Generally, a withdrawal is tax free if it is not more than the designated beneficiary's qualified higher education expenses in a tax year.

You cannot take a tax deduction or credit for educational expenses you use as the basis for a tax-free withdrawal from an education IRA.

Waiver of tax-free treatment.
If you are the designated beneficiary, you can waive the tax-free treatment of the education IRA distribution and elect to pay any tax that would otherwise be owed on the distribution. You or your parents may then be eligible to claim a Hope credit or lifetime learning credit for qualified higher education expenses paid with the distribution in that tax year.

Distributions more than expenses.
Generally, if the total withdrawals for a tax year are more than the qualified higher education expenses, a portion of the amount withdrawn is taxable and the beneficiary must include it in income.

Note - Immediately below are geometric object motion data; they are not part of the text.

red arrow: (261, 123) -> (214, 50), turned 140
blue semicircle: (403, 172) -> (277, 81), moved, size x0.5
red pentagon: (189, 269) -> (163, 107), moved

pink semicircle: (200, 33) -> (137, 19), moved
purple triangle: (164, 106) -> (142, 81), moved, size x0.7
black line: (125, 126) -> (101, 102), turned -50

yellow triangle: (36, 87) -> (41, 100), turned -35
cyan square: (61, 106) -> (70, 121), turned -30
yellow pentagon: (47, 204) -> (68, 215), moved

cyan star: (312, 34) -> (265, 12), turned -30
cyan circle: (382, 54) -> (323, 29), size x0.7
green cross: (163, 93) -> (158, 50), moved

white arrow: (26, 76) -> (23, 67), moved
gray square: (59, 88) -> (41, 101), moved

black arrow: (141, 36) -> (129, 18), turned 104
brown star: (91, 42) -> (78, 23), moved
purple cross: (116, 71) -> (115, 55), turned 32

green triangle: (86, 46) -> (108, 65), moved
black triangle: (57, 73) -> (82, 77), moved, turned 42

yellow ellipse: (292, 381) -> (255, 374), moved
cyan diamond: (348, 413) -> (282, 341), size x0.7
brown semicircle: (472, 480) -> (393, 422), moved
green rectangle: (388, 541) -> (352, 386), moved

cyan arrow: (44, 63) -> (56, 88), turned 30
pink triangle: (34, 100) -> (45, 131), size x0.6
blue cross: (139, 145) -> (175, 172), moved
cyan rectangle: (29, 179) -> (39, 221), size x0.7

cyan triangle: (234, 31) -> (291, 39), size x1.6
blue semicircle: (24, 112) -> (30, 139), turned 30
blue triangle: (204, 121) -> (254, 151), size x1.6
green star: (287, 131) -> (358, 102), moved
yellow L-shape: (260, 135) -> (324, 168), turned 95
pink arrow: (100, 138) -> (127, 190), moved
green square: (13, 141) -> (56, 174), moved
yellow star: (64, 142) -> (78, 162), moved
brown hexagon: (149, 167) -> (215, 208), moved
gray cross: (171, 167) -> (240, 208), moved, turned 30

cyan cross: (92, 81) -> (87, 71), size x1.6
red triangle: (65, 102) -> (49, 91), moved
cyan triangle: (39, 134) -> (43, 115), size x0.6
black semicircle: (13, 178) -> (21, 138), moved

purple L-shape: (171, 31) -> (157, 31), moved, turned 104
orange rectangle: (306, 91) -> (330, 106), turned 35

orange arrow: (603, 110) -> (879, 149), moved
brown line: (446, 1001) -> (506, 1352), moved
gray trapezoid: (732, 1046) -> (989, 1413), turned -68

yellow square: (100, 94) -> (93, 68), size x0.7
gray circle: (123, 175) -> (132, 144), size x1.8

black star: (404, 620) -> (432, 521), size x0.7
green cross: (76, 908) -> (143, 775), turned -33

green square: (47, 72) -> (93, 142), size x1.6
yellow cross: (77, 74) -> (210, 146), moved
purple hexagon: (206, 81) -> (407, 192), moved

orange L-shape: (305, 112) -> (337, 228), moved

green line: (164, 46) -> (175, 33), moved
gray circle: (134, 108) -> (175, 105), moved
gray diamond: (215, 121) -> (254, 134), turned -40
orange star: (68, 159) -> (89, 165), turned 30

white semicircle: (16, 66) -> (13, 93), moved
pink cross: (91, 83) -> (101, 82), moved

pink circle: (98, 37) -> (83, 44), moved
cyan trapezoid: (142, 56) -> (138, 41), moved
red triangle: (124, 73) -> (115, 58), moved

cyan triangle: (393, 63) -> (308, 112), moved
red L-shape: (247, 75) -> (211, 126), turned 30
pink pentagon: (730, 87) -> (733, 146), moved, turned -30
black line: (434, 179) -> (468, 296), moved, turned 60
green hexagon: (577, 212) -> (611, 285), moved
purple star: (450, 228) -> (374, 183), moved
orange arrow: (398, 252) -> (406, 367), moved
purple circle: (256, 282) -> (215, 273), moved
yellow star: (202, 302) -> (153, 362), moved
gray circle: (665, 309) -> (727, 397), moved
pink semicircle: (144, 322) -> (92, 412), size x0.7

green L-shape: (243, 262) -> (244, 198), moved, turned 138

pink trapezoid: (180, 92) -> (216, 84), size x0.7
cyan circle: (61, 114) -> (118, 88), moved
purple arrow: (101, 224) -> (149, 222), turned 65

For more information, see Publication 590.

Additional tax.
Generally, if you receive a taxable distribution, you must pay a 10% additional tax on the amount you must include in income.

Exceptions.
There are exceptions to the 10% additional tax for special situations such as the death or disability of the designated beneficiary. For more information, see Publication 590.

When Must Education IRA Assets Be Distributed?

Generally, any assets remaining in an education IRA must be withdrawn when either one of the following two events occurs.

  1. The designated beneficiary reaches age 30. In this case, the designated beneficiary must withdraw the remaining assets within 30 days after he or she reaches age 30.
  2. The designated beneficiary dies before reaching age 30. In this case, the remaining assets must generally be distributed within 30 days after the date of death.

The withdrawn earnings that accumulated tax free in the account, generally, must be included in taxable income.

Exception for transfer to surviving spouse or family member.
If an education IRA is transferred to a surviving spouse or other family member (defined earlier) under age 30 as a result of the death of the designated beneficiary, the education IRA retains its status. This means that the spouse or other family member is treated as the designated beneficiary of the education IRA. There are no income tax consequences as a result of the transfer.